Saved entries:
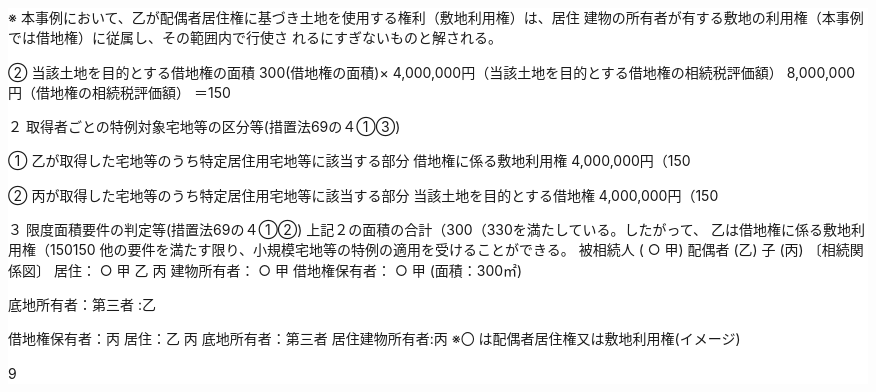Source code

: ※ 本事例において、乙が配偶者居住権に基づき土地を使用する権利（敷地利用権）は、居住
建物の所有者が有する敷地の利用権（本事例では借地権）に従属し、その範囲内で行使さ
れるにすぎないものと解される。

② 当該土地を目的とする借地権の面積
300(借地権の面積)×
4,000,000円（当該土地を目的とする借地権の相続税評価額）
8,000,000円（借地権の相続税評価額）
＝150

２ 取得者ごとの特例対象宅地等の区分等(措置法69の４①③)

① 乙が取得した宅地等のうち特定居住用宅地等に該当する部分
借地権に係る敷地利用権 4,000,000円（150

② 丙が取得した宅地等のうち特定居住用宅地等に該当する部分
当該土地を目的とする借地権 4,000,000円（150

３ 限度面積要件の判定等(措置法69の４①②)
上記２の面積の合計（300（330を満たしている。したがって、
乙は借地権に係る敷地利用権（150150
他の要件を満たす限り、小規模宅地等の特例の適用を受けることができる。
被相続人
(
○
甲)
配偶者
(乙)
子
(丙)
〔相続関係図〕
居住：
○
甲 乙 丙
建物所有者：
○
甲
借地権保有者：
○
甲
(面積：300㎡)

底地所有者：第三者
:乙


借地権保有者：丙
居住：乙 丙
底地所有者：第三者
居住建物所有者:丙
※〇 は配偶者居住権又は敷地利用権(イメージ)



9
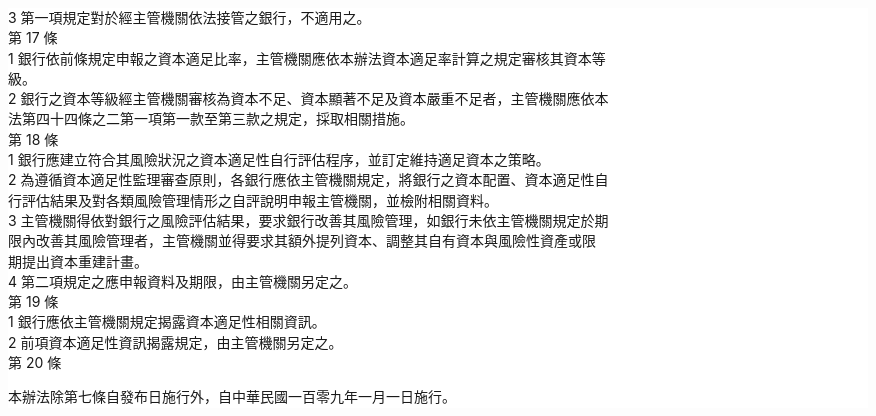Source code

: 3 第一項規定對於經主管機關依法接管之銀行，不適用之。  
第 17 條  
1 銀行依前條規定申報之資本適足比率，主管機關應依本辦法資本適足率計算之規定審核其資本等  
級。  
2 銀行之資本等級經主管機關審核為資本不足、資本顯著不足及資本嚴重不足者，主管機關應依本  
法第四十四條之二第一項第一款至第三款之規定，採取相關措施。  
第 18 條  
1 銀行應建立符合其風險狀況之資本適足性自行評估程序，並訂定維持適足資本之策略。  
2 為遵循資本適足性監理審查原則，各銀行應依主管機關規定，將銀行之資本配置、資本適足性自  
行評估結果及對各類風險管理情形之自評說明申報主管機關，並檢附相關資料。  
3 主管機關得依對銀行之風險評估結果，要求銀行改善其風險管理，如銀行未依主管機關規定於期  
限內改善其風險管理者，主管機關並得要求其額外提列資本、調整其自有資本與風險性資產或限  
期提出資本重建計畫。  
4 第二項規定之應申報資料及期限，由主管機關另定之。  
第 19 條  
1 銀行應依主管機關規定揭露資本適足性相關資訊。  
2 前項資本適足性資訊揭露規定，由主管機關另定之。  
第 20 條  


本辦法除第七條自發布日施行外，自中華民國一百零九年一月一日施行。  


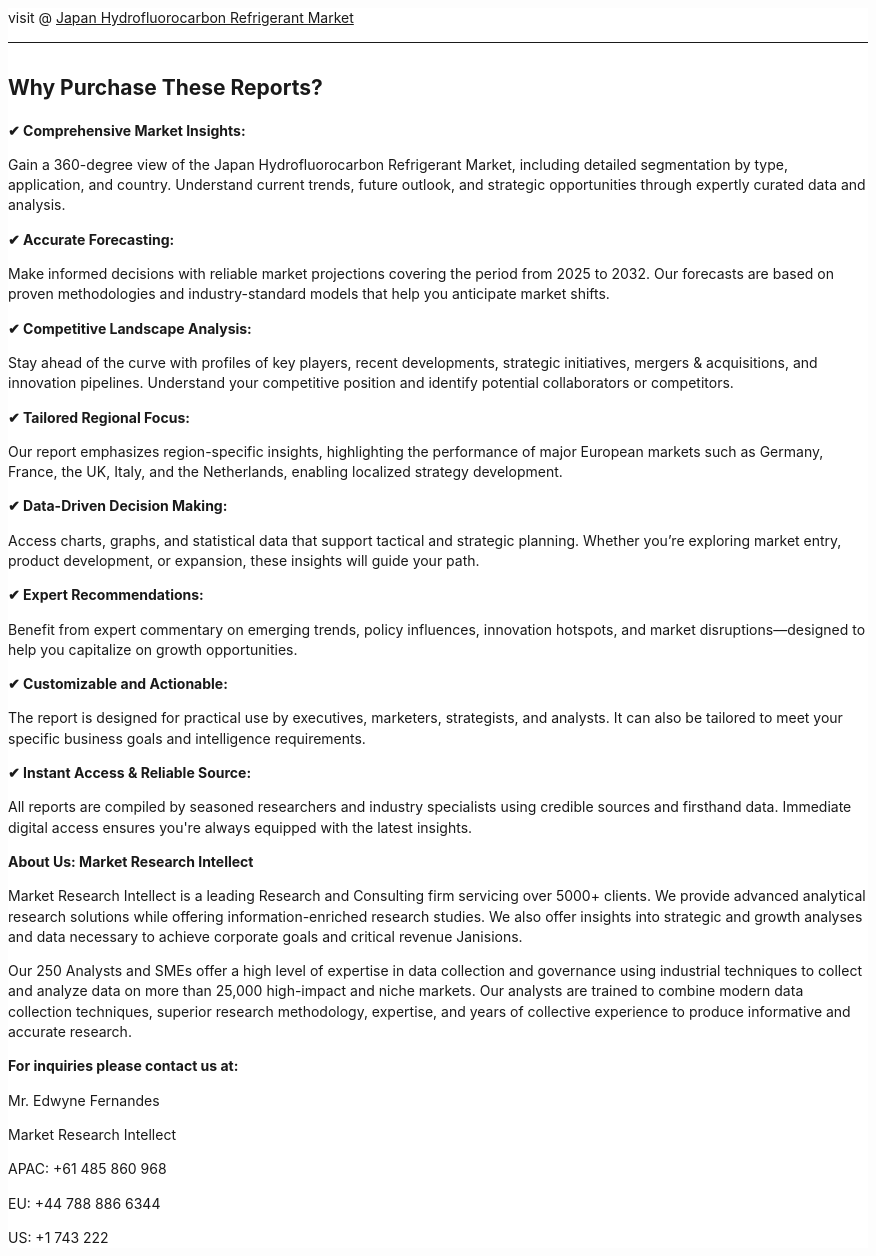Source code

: visit&nbsp;@</strong>&nbsp;</span><span class="font-[700]"><a href="https://www.marketresearchintellect.com/product/global-hydrofluorocarbon-refrigerant-market-size-forecast/?utm_source=Linkedin&utm_medium=017" target="_blank" data-tracking-control-name="article-ssr-frontend-pulse_little-text-block" data-tracking-will-navigate="" data-test-link="">Japan Hydrofluorocarbon Refrigerant Market</a></span></p></blockquote><hr /><h2>Why Purchase These Reports?</h2><p><strong>✔ Comprehensive Market Insights:</strong></p><p>Gain a 360-degree view of the Japan Hydrofluorocarbon Refrigerant Market, including detailed segmentation by type, application, and country. Understand current trends, future outlook, and strategic opportunities through expertly curated data and analysis.</p><p><strong>✔ Accurate Forecasting:</strong></p><p>Make informed decisions with reliable market projections covering the period from 2025 to 2032. Our forecasts are based on proven methodologies and industry-standard models that help you anticipate market shifts.</p><p><strong>✔ Competitive Landscape Analysis:</strong></p><p>Stay ahead of the curve with profiles of key players, recent developments, strategic initiatives, mergers &amp; acquisitions, and innovation pipelines. Understand your competitive position and identify potential collaborators or competitors.</p><p><strong>✔ Tailored Regional Focus:</strong></p><p>Our report emphasizes region-specific insights, highlighting the performance of major European markets such as Germany, France, the UK, Italy, and the Netherlands, enabling localized strategy development.</p><p><strong>✔ Data-Driven Decision Making:</strong></p><p>Access charts, graphs, and statistical data that support tactical and strategic planning. Whether you&rsquo;re exploring market entry, product development, or expansion, these insights will guide your path.</p><p><strong>✔ Expert Recommendations:</strong></p><p>Benefit from expert commentary on emerging trends, policy influences, innovation hotspots, and market disruptions&mdash;designed to help you capitalize on growth opportunities.</p><p><strong>✔ Customizable and Actionable:</strong></p><p>The report is designed for practical use by executives, marketers, strategists, and analysts. It can also be tailored to meet your specific business goals and intelligence requirements.</p><p><strong>✔ Instant Access &amp; Reliable Source:</strong></p><p>All reports are compiled by seasoned researchers and industry specialists using credible sources and firsthand data. Immediate digital access ensures you're always equipped with the latest insights.</p><p><strong><span class="font-[700]">About Us: Market Research Intellect</span></strong></p><p><span class="">Market Research Intellect is a leading Research and Consulting firm servicing over 5000+ clients. We provide advanced analytical research solutions while offering information-enriched research studies.&nbsp;</span>We also offer insights into strategic and growth analyses and data necessary to achieve corporate goals and critical revenue Janisions.</p><p><span class="">Our 250 Analysts and SMEs offer a high level of expertise in data collection and governance using industrial techniques to collect and analyze data on more than 25,000 high-impact and niche markets. Our analysts are trained to combine modern data collection techniques, superior research methodology, expertise, and years of collective experience to produce informative and accurate research.</span></p><p><strong>For inquiries please contact us at:</strong></p><p>Mr. Edwyne Fernandes</p><p>Market Research Intellect</p><p>APAC: +61 485 860 968</p><p>EU: +44 788 886 6344</p><p>US: +1 743 222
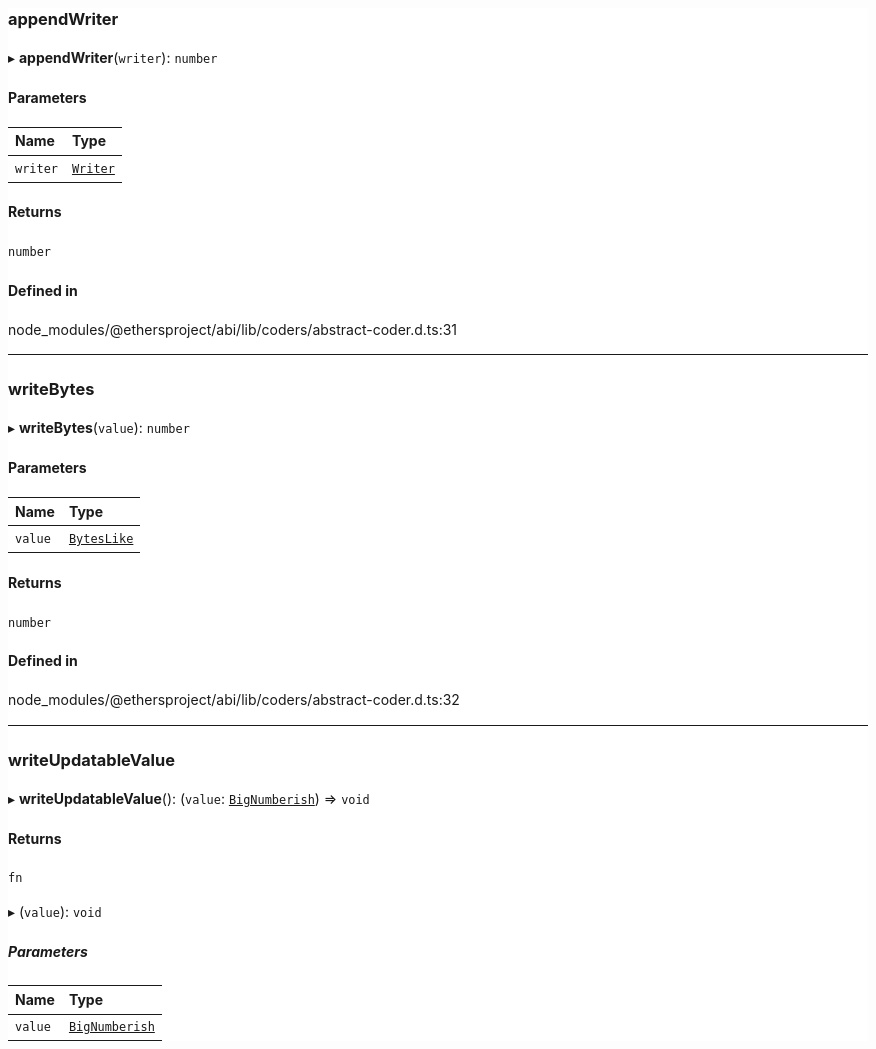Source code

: ### appendWriter

▸ **appendWriter**(`writer`): `number`

#### Parameters

| Name | Type |
| :------ | :------ |
| `writer` | [`Writer`](verida_vda_name_client._internal_.Writer.md) |

#### Returns

`number`

#### Defined in

node_modules/@ethersproject/abi/lib/coders/abstract-coder.d.ts:31

___

### writeBytes

▸ **writeBytes**(`value`): `number`

#### Parameters

| Name | Type |
| :------ | :------ |
| `value` | [`BytesLike`](../modules/verida_vda_name_client._internal_.md#byteslike) |

#### Returns

`number`

#### Defined in

node_modules/@ethersproject/abi/lib/coders/abstract-coder.d.ts:32

___

### writeUpdatableValue

▸ **writeUpdatableValue**(): (`value`: [`BigNumberish`](../modules/verida_vda_name_client._internal_.md#bignumberish)) => `void`

#### Returns

`fn`

▸ (`value`): `void`

##### Parameters

| Name | Type |
| :------ | :------ |
| `value` | [`BigNumberish`](../modules/verida_vda_name_client._internal_.md#bignumberish) |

**JOB ITEM**
Switch every "Parameters" in the saved entries to "Arguments" and write the lines out again with nothing else changed. Leave the pictures out.

**SOLUTION TO THIS TASK**
Source code

: ※ 本事例において、乙が配偶者居住権に基づき土地を使用する権利（敷地利用権）は、居住
建物の所有者が有する敷地の利用権（本事例では借地権）に従属し、その範囲内で行使さ
れるにすぎないものと解される。

② 当該土地を目的とする借地権の面積
300(借地権の面積)×
4,000,000円（当該土地を目的とする借地権の相続税評価額）
8,000,000円（借地権の相続税評価額）
＝150

２ 取得者ごとの特例対象宅地等の区分等(措置法69の４①③)

① 乙が取得した宅地等のうち特定居住用宅地等に該当する部分
借地権に係る敷地利用権 4,000,000円（150

② 丙が取得した宅地等のうち特定居住用宅地等に該当する部分
当該土地を目的とする借地権 4,000,000円（150

３ 限度面積要件の判定等(措置法69の４①②)
上記２の面積の合計（300（330を満たしている。したがって、
乙は借地権に係る敷地利用権（150150
他の要件を満たす限り、小規模宅地等の特例の適用を受けることができる。
被相続人
(
○
甲)
配偶者
(乙)
子
(丙)
〔相続関係図〕
居住：
○
甲 乙 丙
建物所有者：
○
甲
借地権保有者：
○
甲
(面積：300㎡)

底地所有者：第三者
:乙


借地権保有者：丙
居住：乙 丙
底地所有者：第三者
居住建物所有者:丙
※〇 は配偶者居住権又は敷地利用権(イメージ)



9
Source code

: 3 第一項規定對於經主管機關依法接管之銀行，不適用之。  
第 17 條  
1 銀行依前條規定申報之資本適足比率，主管機關應依本辦法資本適足率計算之規定審核其資本等  
級。  
2 銀行之資本等級經主管機關審核為資本不足、資本顯著不足及資本嚴重不足者，主管機關應依本  
法第四十四條之二第一項第一款至第三款之規定，採取相關措施。  
第 18 條  
1 銀行應建立符合其風險狀況之資本適足性自行評估程序，並訂定維持適足資本之策略。  
2 為遵循資本適足性監理審查原則，各銀行應依主管機關規定，將銀行之資本配置、資本適足性自  
行評估結果及對各類風險管理情形之自評說明申報主管機關，並檢附相關資料。  
3 主管機關得依對銀行之風險評估結果，要求銀行改善其風險管理，如銀行未依主管機關規定於期  
限內改善其風險管理者，主管機關並得要求其額外提列資本、調整其自有資本與風險性資產或限  
期提出資本重建計畫。  
4 第二項規定之應申報資料及期限，由主管機關另定之。  
第 19 條  
1 銀行應依主管機關規定揭露資本適足性相關資訊。  
2 前項資本適足性資訊揭露規定，由主管機關另定之。  
第 20 條  


本辦法除第七條自發布日施行外，自中華民國一百零九年一月一日施行。  


Source code

: visit&nbsp;@</strong>&nbsp;</span><span class="font-[700]"><a href="https://www.marketresearchintellect.com/product/global-hydrofluorocarbon-refrigerant-market-size-forecast/?utm_source=Linkedin&utm_medium=017" target="_blank" data-tracking-control-name="article-ssr-frontend-pulse_little-text-block" data-tracking-will-navigate="" data-test-link="">Japan Hydrofluorocarbon Refrigerant Market</a></span></p></blockquote><hr /><h2>Why Purchase These Reports?</h2><p><strong>✔ Comprehensive Market Insights:</strong></p><p>Gain a 360-degree view of the Japan Hydrofluorocarbon Refrigerant Market, including detailed segmentation by type, application, and country. Understand current trends, future outlook, and strategic opportunities through expertly curated data and analysis.</p><p><strong>✔ Accurate Forecasting:</strong></p><p>Make informed decisions with reliable market projections covering the period from 2025 to 2032. Our forecasts are based on proven methodologies and industry-standard models that help you anticipate market shifts.</p><p><strong>✔ Competitive Landscape Analysis:</strong></p><p>Stay ahead of the curve with profiles of key players, recent developments, strategic initiatives, mergers &amp; acquisitions, and innovation pipelines. Understand your competitive position and identify potential collaborators or competitors.</p><p><strong>✔ Tailored Regional Focus:</strong></p><p>Our report emphasizes region-specific insights, highlighting the performance of major European markets such as Germany, France, the UK, Italy, and the Netherlands, enabling localized strategy development.</p><p><strong>✔ Data-Driven Decision Making:</strong></p><p>Access charts, graphs, and statistical data that support tactical and strategic planning. Whether you&rsquo;re exploring market entry, product development, or expansion, these insights will guide your path.</p><p><strong>✔ Expert Recommendations:</strong></p><p>Benefit from expert commentary on emerging trends, policy influences, innovation hotspots, and market disruptions&mdash;designed to help you capitalize on growth opportunities.</p><p><strong>✔ Customizable and Actionable:</strong></p><p>The report is designed for practical use by executives, marketers, strategists, and analysts. It can also be tailored to meet your specific business goals and intelligence requirements.</p><p><strong>✔ Instant Access &amp; Reliable Source:</strong></p><p>All reports are compiled by seasoned researchers and industry specialists using credible sources and firsthand data. Immediate digital access ensures you're always equipped with the latest insights.</p><p><strong><span class="font-[700]">About Us: Market Research Intellect</span></strong></p><p><span class="">Market Research Intellect is a leading Research and Consulting firm servicing over 5000+ clients. We provide advanced analytical research solutions while offering information-enriched research studies.&nbsp;</span>We also offer insights into strategic and growth analyses and data necessary to achieve corporate goals and critical revenue Janisions.</p><p><span class="">Our 250 Analysts and SMEs offer a high level of expertise in data collection and governance using industrial techniques to collect and analyze data on more than 25,000 high-impact and niche markets. Our analysts are trained to combine modern data collection techniques, superior research methodology, expertise, and years of collective experience to produce informative and accurate research.</span></p><p><strong>For inquiries please contact us at:</strong></p><p>Mr. Edwyne Fernandes</p><p>Market Research Intellect</p><p>APAC: +61 485 860 968</p><p>EU: +44 788 886 6344</p><p>US: +1 743 222
Source code

: ### appendWriter

▸ **appendWriter**(`writer`): `number`

#### Arguments

| Name | Type |
| :------ | :------ |
| `writer` | [`Writer`](verida_vda_name_client._internal_.Writer.md) |

#### Returns

`number`

#### Defined in

node_modules/@ethersproject/abi/lib/coders/abstract-coder.d.ts:31

___

### writeBytes

▸ **writeBytes**(`value`): `number`

#### Arguments

| Name | Type |
| :------ | :------ |
| `value` | [`BytesLike`](../modules/verida_vda_name_client._internal_.md#byteslike) |

#### Returns

`number`

#### Defined in

node_modules/@ethersproject/abi/lib/coders/abstract-coder.d.ts:32

___

### writeUpdatableValue

▸ **writeUpdatableValue**(): (`value`: [`BigNumberish`](../modules/verida_vda_name_client._internal_.md#bignumberish)) => `void`

#### Returns

`fn`

▸ (`value`): `void`

##### Arguments

| Name | Type |
| :------ | :------ |
| `value` | [`BigNumberish`](../modules/verida_vda_name_client._internal_.md#bignumberish) |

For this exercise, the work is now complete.